Data centers (DCs) are critical components of the infrastructure used by network operators to provide services to their customers. DCs (sites) are interconnected by a backbone network, which consists of any number of private networks and/or the Internet. DCs are attached to the backbone network by routers that are gateways (GWs). One DC typically has more than one GW for various reasons including commercial preferences, load balancing, or resiliency against connection or device failure.
Segment Routing (SR) ([
RFC 8402]) is a protocol mechanism that can be used within a DC as well as for steering traffic that flows between two DC sites. In order for a source site (also known as an ingress site) that uses SR to load-balance the flows it sends to a destination site (also known as an egress site), it needs to know the complete set of entry nodes (i.e., GWs) for that egress DC from the backbone network connecting the two DCs. Note that it is assumed that the connected set of DC sites and the border nodes in the backbone network on the paths that connect the DC sites are part of the same SR BGP - Link State (LS) instance (see [
RFC 7752] and [
RFC 9086]) so that traffic engineering using SR may be used for these flows.
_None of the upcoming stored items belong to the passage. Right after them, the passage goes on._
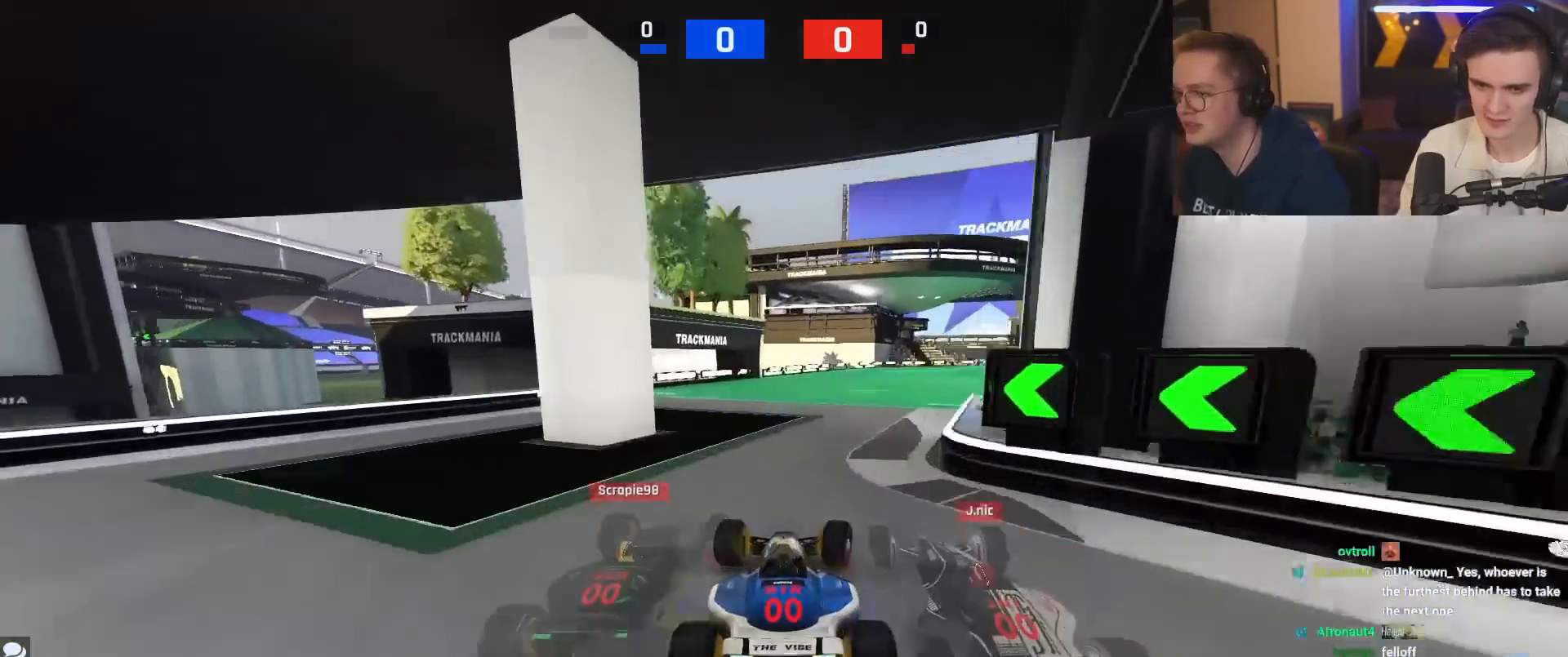
{"keys": ["right", "up"], "events": [[100, "right", "up"], [150, "right", "down"]]}
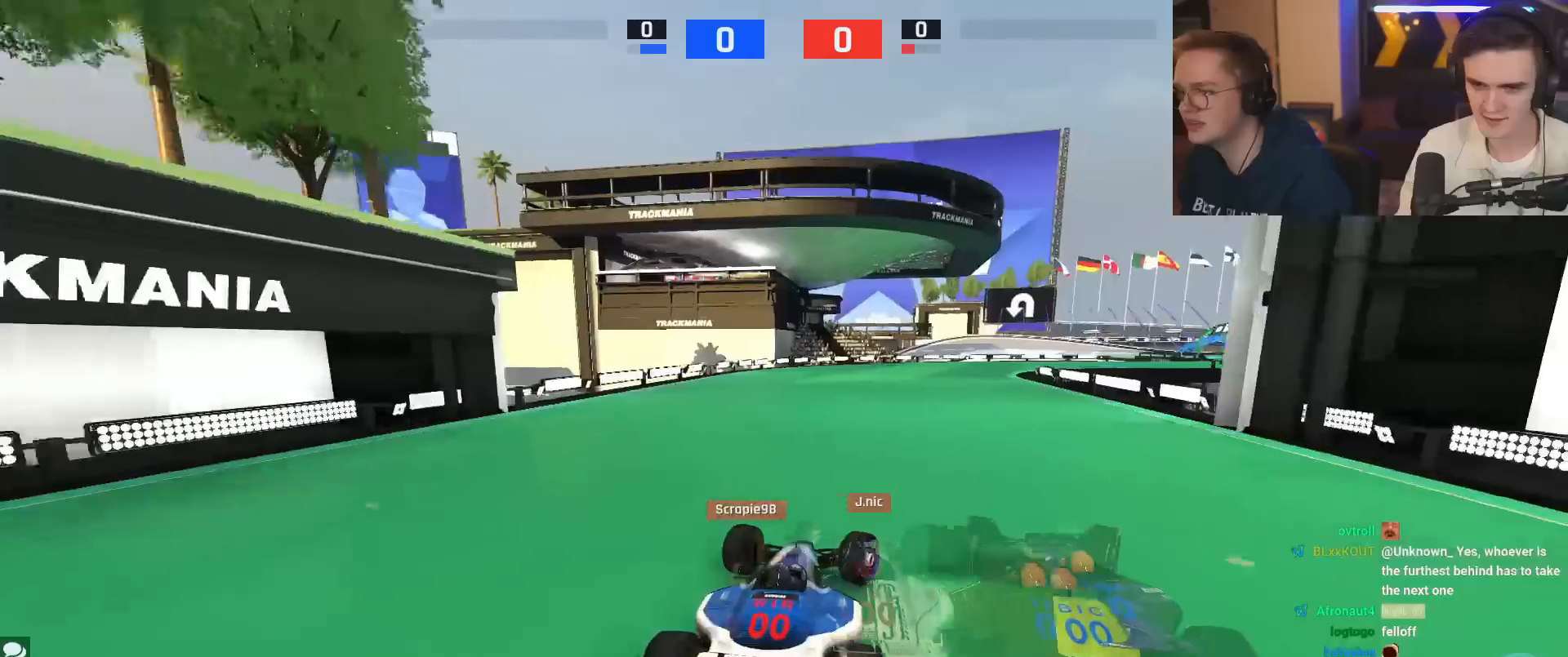
{"keys": ["right", "up"], "events": []}
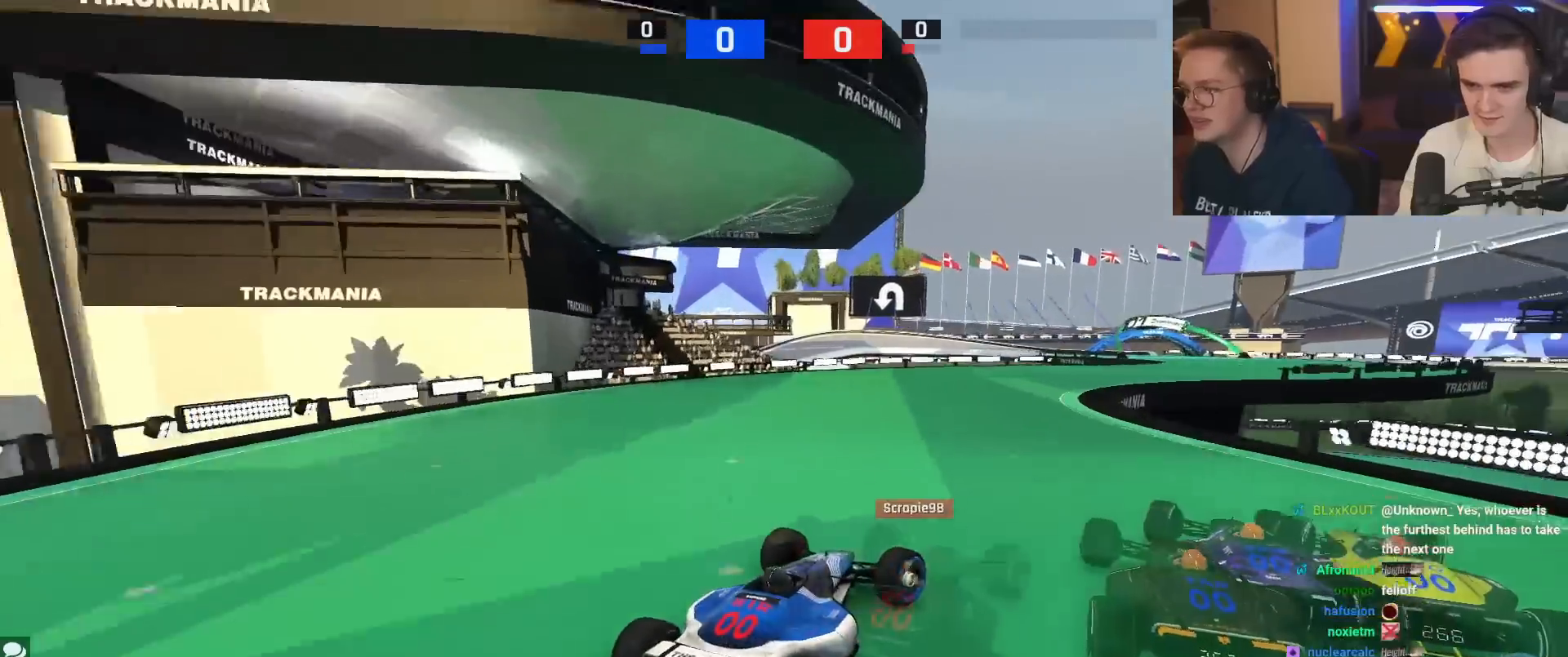
{"keys": ["up"], "events": [[284, "right", "up"]]}
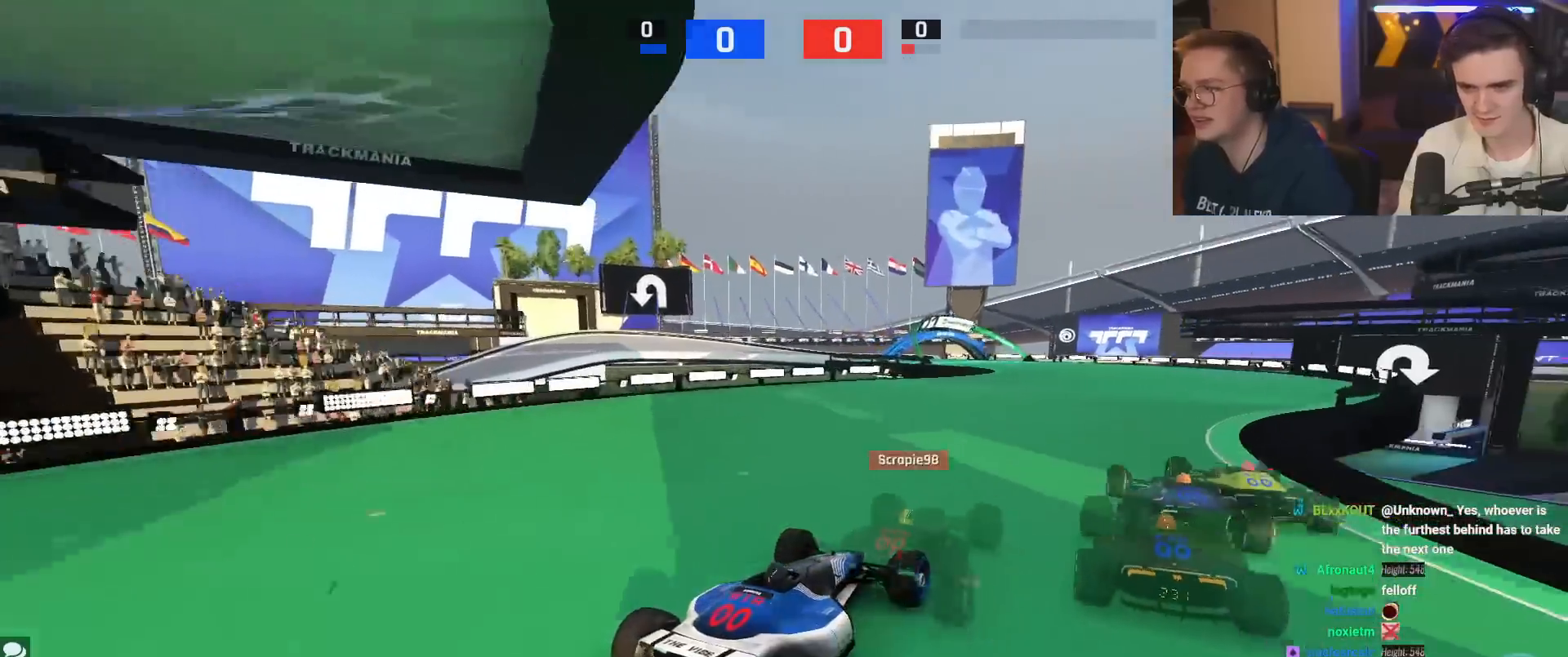
{"keys": ["left", "up"], "events": [[67, "right", "down"], [151, "right", "up"], [401, "left", "down"]]}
Other sites, such as access networks, also need to be connected across backbone networks through gateways. For illustrative purposes, consider the ingress and egress sites shown in
Figure 1 as separate Autonomous Systems (ASes) (noting that the sites could be implemented as part of the ASes to which they are attached, or as separate ASes). The various ASes that provide connectivity between the ingress and egress sites could each be constructed differently and use different technologies such as IP; MPLS using global table routing information from BGP; MPLS IP VPN; SR-MPLS IP VPN; or SRv6 IP VPN. That is, the ingress and egress sites can be connected by tunnels across a variety of technologies. This document describes how SR Segment Identifiers (SIDs) are used to identify the paths between the ingress and egress sites.
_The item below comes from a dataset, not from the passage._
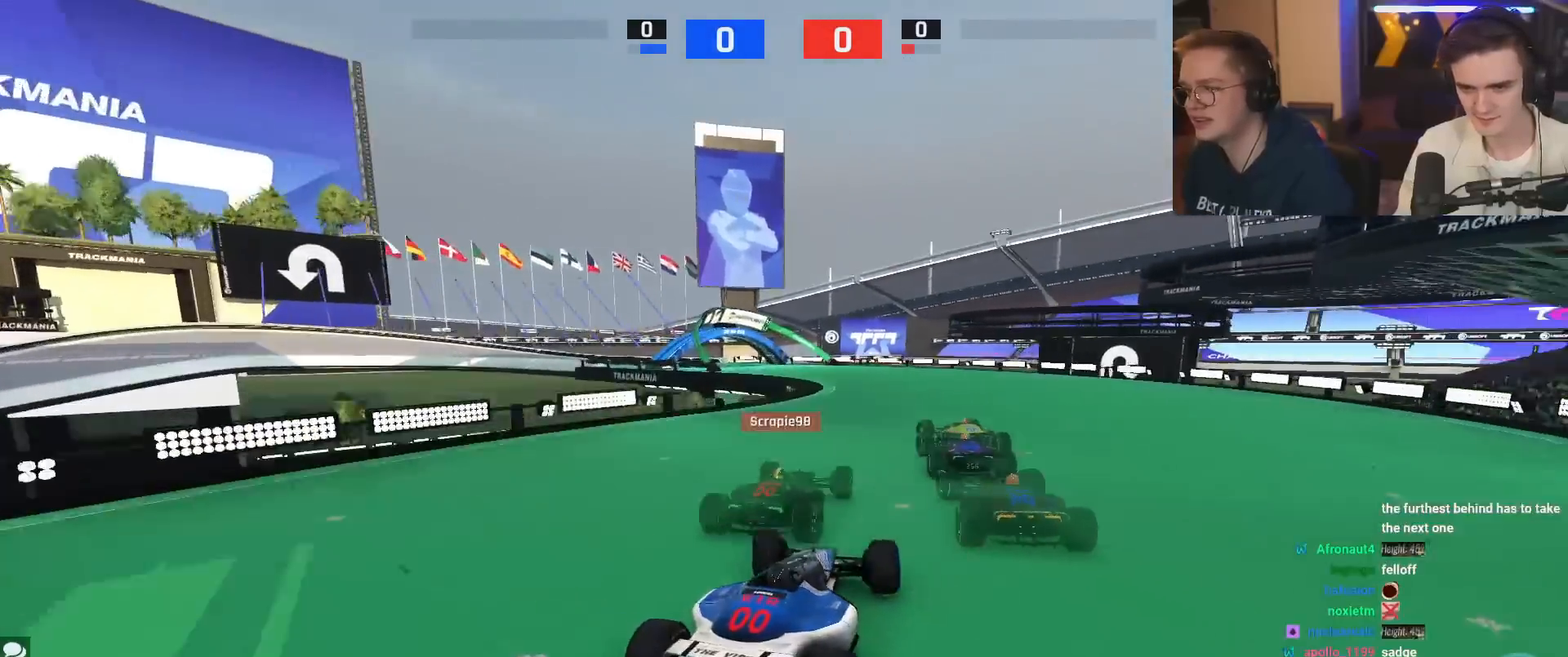
{"keys": ["up"], "events": [[317, "left", "up"]]}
The solution described in this document is agnostic as to whether the transit ASes do or do not have SR capabilities. The solution uses SR to stitch together path segments between GWs and through the Autonomous System Border Routers (ASBRs). Thus, there is a requirement that the GWs and ASBRs are SR capable. The solution supports the SR path being extended into the ingress and egress sites if they are SR capable.
The solution defined in this document can be seen in the broader context of site interconnection in [
SR-INTERCONNECT]. That document shows how other existing protocol elements may be combined with the solution defined in this document to provide a full system, but it is not a necessary reference for understanding this document.
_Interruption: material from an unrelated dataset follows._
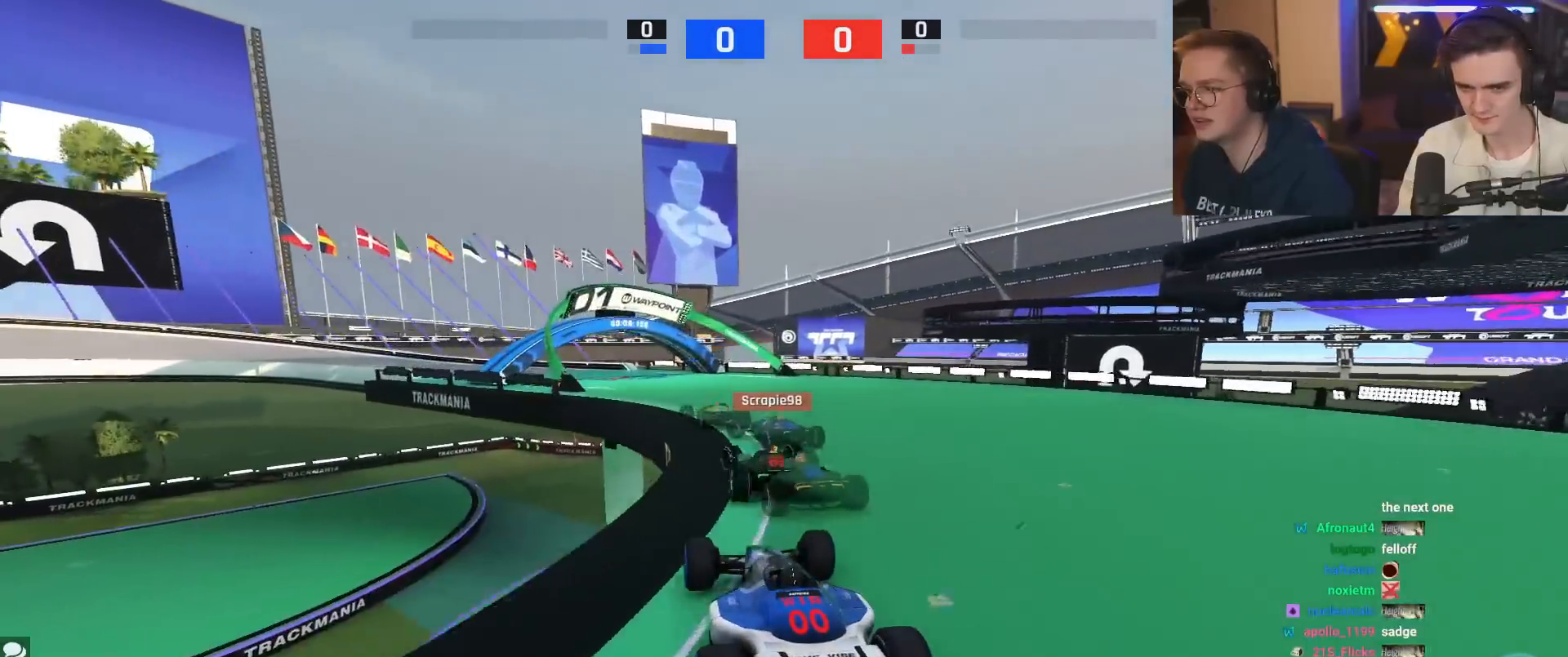
{"keys": ["left", "up"], "events": [[67, "left", "down"], [300, "left", "up"], [484, "left", "down"]]}
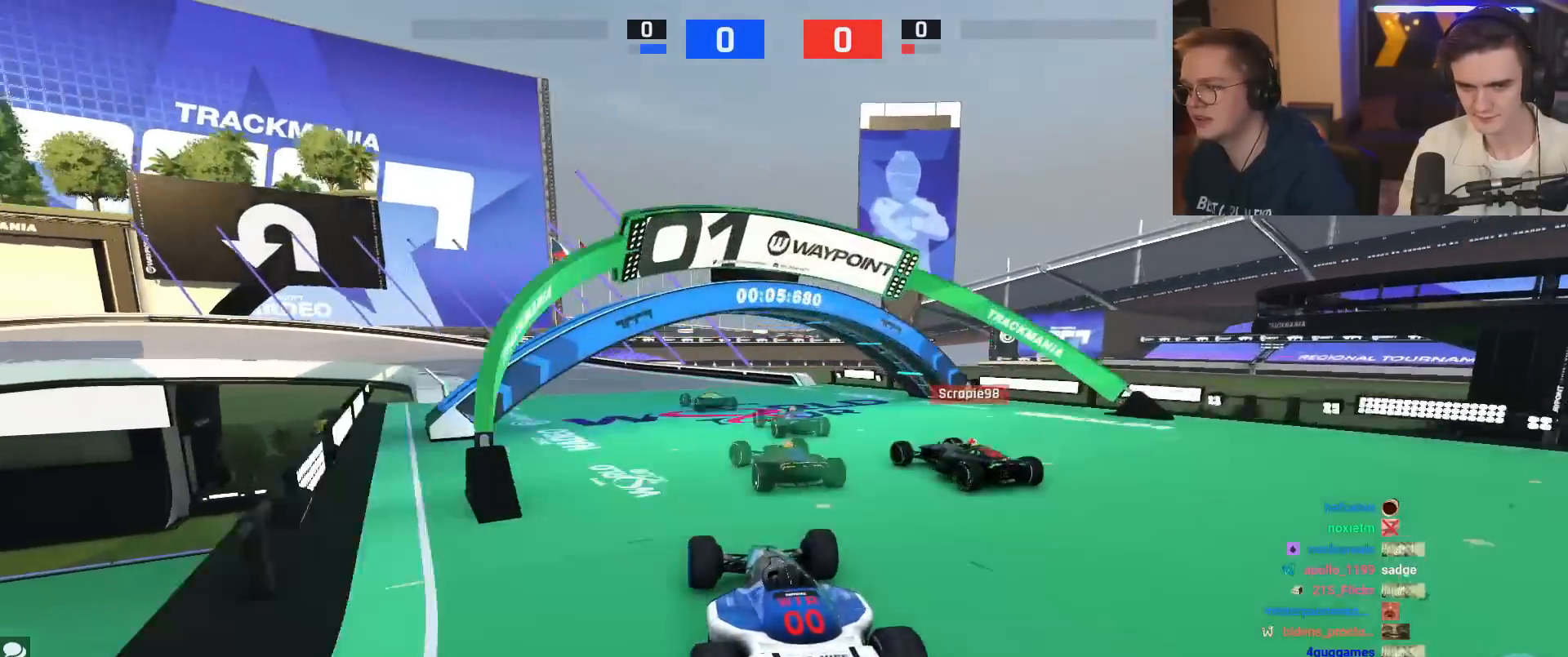
{"keys": ["up"], "events": [[501, "left", "up"]]}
Suppose that there are two gateways, GW1 and GW2 as shown in
Figure 1, for a given egress site and that they each advertise a route to prefix X, which is located within the egress site with each setting itself as next hop. One might think that the GWs for X could be inferred from the routes' next-hop fields, but typically it is not the case that both routes get distributed across the backbone: rather only the best route, as selected by BGP, is distributed. This precludes load-balancing flows across both GWs.
----------------- ---------------------
| Ingress | | Egress ------ |
| Site | | Site |Prefix| |
| | | | X | |
| | | ------ |
| -- | | --- --- |
| |GW| | | |GW1| |GW2| |
-------++-------- ----+-----------+-+--
| \ | / |
| \ | / |
| -+------------- --------+--------+-- |
| ||ASBR| ----| |---- |ASBR| |ASBR| | |
| | ---- |ASBR+------+ASBR| ---- ---- | |
| | ----| |---- | |
| | | | | |
| | ----| |---- | |
| | AS1 |ASBR+------+ASBR| AS2 | |
| | ----| |---- | |
| --------------- -------------------- |
--+-----------------------------------------------+--
| |ASBR| |ASBR| |
| ---- AS3 ---- |
| |
-----------------------------------------------------
The obvious solution to this problem is to use the BGP feature that allows the advertisement of multiple paths in BGP (known as Add-Paths) ([
RFC 7911]) to ensure that all routes to X get advertised by BGP. However, even if this is done, the identity of the GWs will be lost as soon as the routes get distributed through an ASBR that will set itself to be the next hop. And if there are multiple ASes in the backbone, not only will the next hop change several times, but the Add-Paths technique will experience scaling issues. This all means that the Add-Paths approach is effectively limited to sites connected over a single AS.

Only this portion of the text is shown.